Segment Start: Input for this task

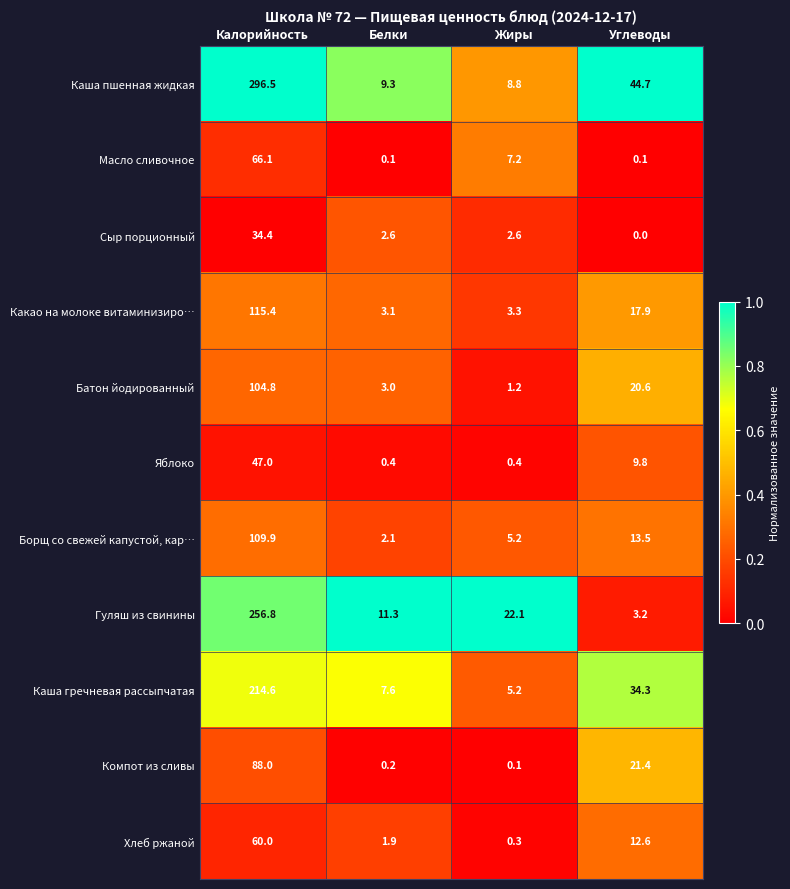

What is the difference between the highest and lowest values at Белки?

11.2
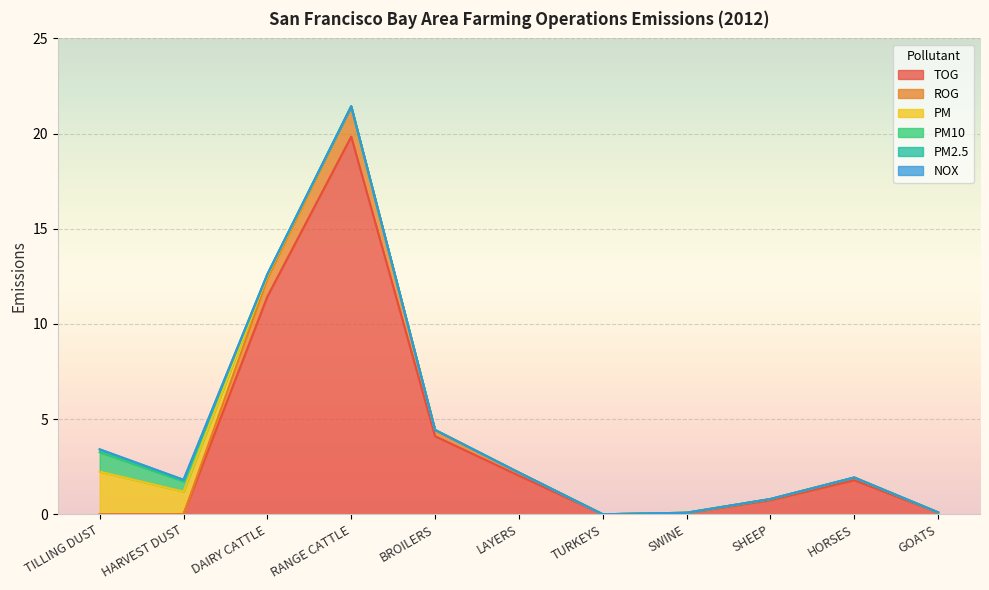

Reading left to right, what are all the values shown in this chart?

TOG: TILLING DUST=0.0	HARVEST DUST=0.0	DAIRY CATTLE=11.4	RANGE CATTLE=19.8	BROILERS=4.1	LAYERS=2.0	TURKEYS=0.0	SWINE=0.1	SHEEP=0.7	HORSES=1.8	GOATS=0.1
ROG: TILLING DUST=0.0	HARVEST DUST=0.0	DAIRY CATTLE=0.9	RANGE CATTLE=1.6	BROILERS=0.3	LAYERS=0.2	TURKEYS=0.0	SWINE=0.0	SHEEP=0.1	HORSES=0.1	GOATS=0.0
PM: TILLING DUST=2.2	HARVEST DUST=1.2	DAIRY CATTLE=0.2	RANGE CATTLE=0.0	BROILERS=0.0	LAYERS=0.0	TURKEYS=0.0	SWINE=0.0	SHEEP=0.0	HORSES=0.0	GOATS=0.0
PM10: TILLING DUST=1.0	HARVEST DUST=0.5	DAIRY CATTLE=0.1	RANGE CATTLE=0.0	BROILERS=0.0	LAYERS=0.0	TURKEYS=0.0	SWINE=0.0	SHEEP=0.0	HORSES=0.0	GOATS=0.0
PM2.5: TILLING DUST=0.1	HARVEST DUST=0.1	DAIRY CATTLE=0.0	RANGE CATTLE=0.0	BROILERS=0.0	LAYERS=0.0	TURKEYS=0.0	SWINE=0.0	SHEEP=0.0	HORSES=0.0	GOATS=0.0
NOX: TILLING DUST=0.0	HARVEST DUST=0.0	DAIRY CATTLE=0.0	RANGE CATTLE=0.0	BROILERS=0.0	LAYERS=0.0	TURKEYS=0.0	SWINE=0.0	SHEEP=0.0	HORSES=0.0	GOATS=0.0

Segment End: Input for this task

*Exercise details*.
Pick out each line of the items above that contains the string "TURKEYS" and copy it in full.

*Response area*.
TOG: TILLING DUST=0.0	HARVEST DUST=0.0	DAIRY CATTLE=11.4	RANGE CATTLE=19.8	BROILERS=4.1	LAYERS=2.0	TURKEYS=0.0	SWINE=0.1	SHEEP=0.7	HORSES=1.8	GOATS=0.1
ROG: TILLING DUST=0.0	HARVEST DUST=0.0	DAIRY CATTLE=0.9	RANGE CATTLE=1.6	BROILERS=0.3	LAYERS=0.2	TURKEYS=0.0	SWINE=0.0	SHEEP=0.1	HORSES=0.1	GOATS=0.0
PM: TILLING DUST=2.2	HARVEST DUST=1.2	DAIRY CATTLE=0.2	RANGE CATTLE=0.0	BROILERS=0.0	LAYERS=0.0	TURKEYS=0.0	SWINE=0.0	SHEEP=0.0	HORSES=0.0	GOATS=0.0
PM10: TILLING DUST=1.0	HARVEST DUST=0.5	DAIRY CATTLE=0.1	RANGE CATTLE=0.0	BROILERS=0.0	LAYERS=0.0	TURKEYS=0.0	SWINE=0.0	SHEEP=0.0	HORSES=0.0	GOATS=0.0
PM2.5: TILLING DUST=0.1	HARVEST DUST=0.1	DAIRY CATTLE=0.0	RANGE CATTLE=0.0	BROILERS=0.0	LAYERS=0.0	TURKEYS=0.0	SWINE=0.0	SHEEP=0.0	HORSES=0.0	GOATS=0.0
NOX: TILLING DUST=0.0	HARVEST DUST=0.0	DAIRY CATTLE=0.0	RANGE CATTLE=0.0	BROILERS=0.0	LAYERS=0.0	TURKEYS=0.0	SWINE=0.0	SHEEP=0.0	HORSES=0.0	GOATS=0.0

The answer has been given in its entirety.